**Exercise brief:**
Line for line, the listing below is to be transcribed exactly.

**Data for analysis:**
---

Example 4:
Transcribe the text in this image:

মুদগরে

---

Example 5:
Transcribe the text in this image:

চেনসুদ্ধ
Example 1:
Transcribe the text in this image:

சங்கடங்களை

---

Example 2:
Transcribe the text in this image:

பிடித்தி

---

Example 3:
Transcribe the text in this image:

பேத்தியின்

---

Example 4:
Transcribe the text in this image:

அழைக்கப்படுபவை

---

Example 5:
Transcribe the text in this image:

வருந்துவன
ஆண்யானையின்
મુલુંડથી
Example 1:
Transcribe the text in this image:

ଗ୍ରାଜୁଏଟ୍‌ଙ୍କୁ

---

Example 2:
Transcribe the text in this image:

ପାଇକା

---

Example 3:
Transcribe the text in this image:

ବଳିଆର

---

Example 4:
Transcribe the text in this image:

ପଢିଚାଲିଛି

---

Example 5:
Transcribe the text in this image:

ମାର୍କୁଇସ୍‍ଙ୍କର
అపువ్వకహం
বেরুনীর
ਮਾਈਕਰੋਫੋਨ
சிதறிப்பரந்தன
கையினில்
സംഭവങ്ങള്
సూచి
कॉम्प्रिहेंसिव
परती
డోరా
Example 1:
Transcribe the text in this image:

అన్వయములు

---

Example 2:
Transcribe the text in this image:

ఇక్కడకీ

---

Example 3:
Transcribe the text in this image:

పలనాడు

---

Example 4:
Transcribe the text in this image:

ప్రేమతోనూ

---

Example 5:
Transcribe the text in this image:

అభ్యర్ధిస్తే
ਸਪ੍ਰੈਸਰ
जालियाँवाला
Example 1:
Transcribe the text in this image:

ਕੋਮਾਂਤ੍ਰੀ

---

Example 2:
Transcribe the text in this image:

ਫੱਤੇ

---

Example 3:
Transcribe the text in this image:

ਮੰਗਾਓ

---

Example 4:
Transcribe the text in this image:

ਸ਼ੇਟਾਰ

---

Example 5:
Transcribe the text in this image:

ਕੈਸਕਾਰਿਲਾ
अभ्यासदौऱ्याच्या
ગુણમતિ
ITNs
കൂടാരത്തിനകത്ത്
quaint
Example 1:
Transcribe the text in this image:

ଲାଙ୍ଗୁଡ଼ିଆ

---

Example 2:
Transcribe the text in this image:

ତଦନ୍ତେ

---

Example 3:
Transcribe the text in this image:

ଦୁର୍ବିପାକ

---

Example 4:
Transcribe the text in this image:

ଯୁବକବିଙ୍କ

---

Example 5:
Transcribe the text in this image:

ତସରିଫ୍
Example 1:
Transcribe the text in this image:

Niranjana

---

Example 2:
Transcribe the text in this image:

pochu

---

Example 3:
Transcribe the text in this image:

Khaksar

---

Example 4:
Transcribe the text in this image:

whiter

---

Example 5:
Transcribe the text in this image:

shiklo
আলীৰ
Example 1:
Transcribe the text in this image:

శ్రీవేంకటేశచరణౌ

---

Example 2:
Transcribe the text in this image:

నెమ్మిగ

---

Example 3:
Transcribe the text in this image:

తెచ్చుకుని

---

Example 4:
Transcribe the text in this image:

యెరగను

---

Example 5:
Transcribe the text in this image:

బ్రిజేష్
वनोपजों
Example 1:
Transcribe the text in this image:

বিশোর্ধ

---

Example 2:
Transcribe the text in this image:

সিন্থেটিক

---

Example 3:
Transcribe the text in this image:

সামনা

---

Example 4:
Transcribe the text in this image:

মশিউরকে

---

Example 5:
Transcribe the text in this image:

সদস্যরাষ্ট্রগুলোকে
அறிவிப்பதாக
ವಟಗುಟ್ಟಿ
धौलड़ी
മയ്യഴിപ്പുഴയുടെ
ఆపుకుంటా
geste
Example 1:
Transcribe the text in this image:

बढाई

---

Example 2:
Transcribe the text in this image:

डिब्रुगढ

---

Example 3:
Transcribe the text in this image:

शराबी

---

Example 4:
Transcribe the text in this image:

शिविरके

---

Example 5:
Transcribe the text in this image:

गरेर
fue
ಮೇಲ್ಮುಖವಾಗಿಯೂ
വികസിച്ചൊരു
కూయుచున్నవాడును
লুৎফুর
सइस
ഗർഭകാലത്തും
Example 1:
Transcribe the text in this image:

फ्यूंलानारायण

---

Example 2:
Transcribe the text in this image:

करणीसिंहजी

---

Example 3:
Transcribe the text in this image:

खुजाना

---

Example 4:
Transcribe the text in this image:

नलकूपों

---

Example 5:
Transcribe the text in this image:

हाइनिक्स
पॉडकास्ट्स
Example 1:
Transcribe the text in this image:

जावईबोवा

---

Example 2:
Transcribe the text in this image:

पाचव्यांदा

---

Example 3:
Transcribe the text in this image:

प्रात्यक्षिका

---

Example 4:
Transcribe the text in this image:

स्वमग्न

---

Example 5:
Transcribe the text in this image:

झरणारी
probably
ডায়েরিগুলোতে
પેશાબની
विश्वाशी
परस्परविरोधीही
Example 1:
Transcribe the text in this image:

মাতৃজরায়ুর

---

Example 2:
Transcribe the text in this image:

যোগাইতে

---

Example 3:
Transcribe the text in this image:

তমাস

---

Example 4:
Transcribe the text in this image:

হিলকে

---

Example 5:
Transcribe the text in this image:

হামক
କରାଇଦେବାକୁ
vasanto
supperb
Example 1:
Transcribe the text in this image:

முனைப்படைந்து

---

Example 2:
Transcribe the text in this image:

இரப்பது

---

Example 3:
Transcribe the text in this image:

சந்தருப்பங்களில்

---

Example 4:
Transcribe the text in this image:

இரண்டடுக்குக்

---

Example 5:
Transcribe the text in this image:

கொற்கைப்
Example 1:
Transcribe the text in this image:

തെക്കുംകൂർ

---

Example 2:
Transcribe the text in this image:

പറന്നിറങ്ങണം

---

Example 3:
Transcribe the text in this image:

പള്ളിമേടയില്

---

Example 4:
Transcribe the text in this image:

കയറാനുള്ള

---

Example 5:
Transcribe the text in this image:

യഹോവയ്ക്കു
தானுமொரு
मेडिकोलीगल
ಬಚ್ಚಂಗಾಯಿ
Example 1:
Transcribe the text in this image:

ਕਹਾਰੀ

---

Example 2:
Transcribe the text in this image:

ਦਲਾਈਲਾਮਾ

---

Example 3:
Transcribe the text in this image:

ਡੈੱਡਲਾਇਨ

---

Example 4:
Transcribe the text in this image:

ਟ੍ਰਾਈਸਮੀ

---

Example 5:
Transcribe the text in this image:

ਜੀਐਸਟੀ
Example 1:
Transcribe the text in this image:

**Solution to the exercise:**
---

Example 4:
Transcribe the text in this image:

মুদগরে

---

Example 5:
Transcribe the text in this image:

চেনসুদ্ধ
Example 1:
Transcribe the text in this image:

சங்கடங்களை

---

Example 2:
Transcribe the text in this image:

பிடித்தி

---

Example 3:
Transcribe the text in this image:

பேத்தியின்

---

Example 4:
Transcribe the text in this image:

அழைக்கப்படுபவை

---

Example 5:
Transcribe the text in this image:

வருந்துவன
ஆண்யானையின்
મુલુંડથી
Example 1:
Transcribe the text in this image:

ଗ୍ରାଜୁଏଟ୍‌ଙ୍କୁ

---

Example 2:
Transcribe the text in this image:

ପାଇକା

---

Example 3:
Transcribe the text in this image:

ବଳିଆର

---

Example 4:
Transcribe the text in this image:

ପଢିଚାଲିଛି

---

Example 5:
Transcribe the text in this image:

ମାର୍କୁଇସ୍‍ଙ୍କର
అపువ్వకహం
বেরুনীর
ਮਾਈਕਰੋਫੋਨ
சிதறிப்பரந்தன
கையினில்
സംഭവങ്ങള്
సూచి
कॉम्प्रिहेंसिव
परती
డోరా
Example 1:
Transcribe the text in this image:

అన్వయములు

---

Example 2:
Transcribe the text in this image:

ఇక్కడకీ

---

Example 3:
Transcribe the text in this image:

పలనాడు

---

Example 4:
Transcribe the text in this image:

ప్రేమతోనూ

---

Example 5:
Transcribe the text in this image:

అభ్యర్ధిస్తే
ਸਪ੍ਰੈਸਰ
जालियाँवाला
Example 1:
Transcribe the text in this image:

ਕੋਮਾਂਤ੍ਰੀ

---

Example 2:
Transcribe the text in this image:

ਫੱਤੇ

---

Example 3:
Transcribe the text in this image:

ਮੰਗਾਓ

---

Example 4:
Transcribe the text in this image:

ਸ਼ੇਟਾਰ

---

Example 5:
Transcribe the text in this image:

ਕੈਸਕਾਰਿਲਾ
अभ्यासदौऱ्याच्या
ગુણમતિ
ITNs
കൂടാരത്തിനകത്ത്
quaint
Example 1:
Transcribe the text in this image:

ଲାଙ୍ଗୁଡ଼ିଆ

---

Example 2:
Transcribe the text in this image:

ତଦନ୍ତେ

---

Example 3:
Transcribe the text in this image:

ଦୁର୍ବିପାକ

---

Example 4:
Transcribe the text in this image:

ଯୁବକବିଙ୍କ

---

Example 5:
Transcribe the text in this image:

ତସରିଫ୍
Example 1:
Transcribe the text in this image:

Niranjana

---

Example 2:
Transcribe the text in this image:

pochu

---

Example 3:
Transcribe the text in this image:

Khaksar

---

Example 4:
Transcribe the text in this image:

whiter

---

Example 5:
Transcribe the text in this image:

shiklo
আলীৰ
Example 1:
Transcribe the text in this image:

శ్రీవేంకటేశచరణౌ

---

Example 2:
Transcribe the text in this image:

నెమ్మిగ

---

Example 3:
Transcribe the text in this image:

తెచ్చుకుని

---

Example 4:
Transcribe the text in this image:

యెరగను

---

Example 5:
Transcribe the text in this image:

బ్రిజేష్
वनोपजों
Example 1:
Transcribe the text in this image:

বিশোর্ধ

---

Example 2:
Transcribe the text in this image:

সিন্থেটিক

---

Example 3:
Transcribe the text in this image:

সামনা

---

Example 4:
Transcribe the text in this image:

মশিউরকে

---

Example 5:
Transcribe the text in this image:

সদস্যরাষ্ট্রগুলোকে
அறிவிப்பதாக
ವಟಗುಟ್ಟಿ
धौलड़ी
മയ്യഴിപ്പുഴയുടെ
ఆపుకుంటా
geste
Example 1:
Transcribe the text in this image:

बढाई

---

Example 2:
Transcribe the text in this image:

डिब्रुगढ

---

Example 3:
Transcribe the text in this image:

शराबी

---

Example 4:
Transcribe the text in this image:

शिविरके

---

Example 5:
Transcribe the text in this image:

गरेर
fue
ಮೇಲ್ಮುಖವಾಗಿಯೂ
വികസിച്ചൊരു
కూయుచున్నవాడును
লুৎফুর
सइस
ഗർഭകാലത്തും
Example 1:
Transcribe the text in this image:

फ्यूंलानारायण

---

Example 2:
Transcribe the text in this image:

करणीसिंहजी

---

Example 3:
Transcribe the text in this image:

खुजाना

---

Example 4:
Transcribe the text in this image:

नलकूपों

---

Example 5:
Transcribe the text in this image:

हाइनिक्स
पॉडकास्ट्स
Example 1:
Transcribe the text in this image:

जावईबोवा

---

Example 2:
Transcribe the text in this image:

पाचव्यांदा

---

Example 3:
Transcribe the text in this image:

प्रात्यक्षिका

---

Example 4:
Transcribe the text in this image:

स्वमग्न

---

Example 5:
Transcribe the text in this image:

झरणारी
probably
ডায়েরিগুলোতে
પેશાબની
विश्वाशी
परस्परविरोधीही
Example 1:
Transcribe the text in this image:

মাতৃজরায়ুর

---

Example 2:
Transcribe the text in this image:

যোগাইতে

---

Example 3:
Transcribe the text in this image:

তমাস

---

Example 4:
Transcribe the text in this image:

হিলকে

---

Example 5:
Transcribe the text in this image:

হামক
କରାଇଦେବାକୁ
vasanto
supperb
Example 1:
Transcribe the text in this image:

முனைப்படைந்து

---

Example 2:
Transcribe the text in this image:

இரப்பது

---

Example 3:
Transcribe the text in this image:

சந்தருப்பங்களில்

---

Example 4:
Transcribe the text in this image:

இரண்டடுக்குக்

---

Example 5:
Transcribe the text in this image:

கொற்கைப்
Example 1:
Transcribe the text in this image:

തെക്കുംകൂർ

---

Example 2:
Transcribe the text in this image:

പറന്നിറങ്ങണം

---

Example 3:
Transcribe the text in this image:

പള്ളിമേടയില്

---

Example 4:
Transcribe the text in this image:

കയറാനുള്ള

---

Example 5:
Transcribe the text in this image:

യഹോവയ്ക്കു
தானுமொரு
मेडिकोलीगल
ಬಚ್ಚಂಗಾಯಿ
Example 1:
Transcribe the text in this image:

ਕਹਾਰੀ

---

Example 2:
Transcribe the text in this image:

ਦਲਾਈਲਾਮਾ

---

Example 3:
Transcribe the text in this image:

ਡੈੱਡਲਾਇਨ

---

Example 4:
Transcribe the text in this image:

ਟ੍ਰਾਈਸਮੀ

---

Example 5:
Transcribe the text in this image:

ਜੀਐਸਟੀ
Example 1:
Transcribe the text in this image:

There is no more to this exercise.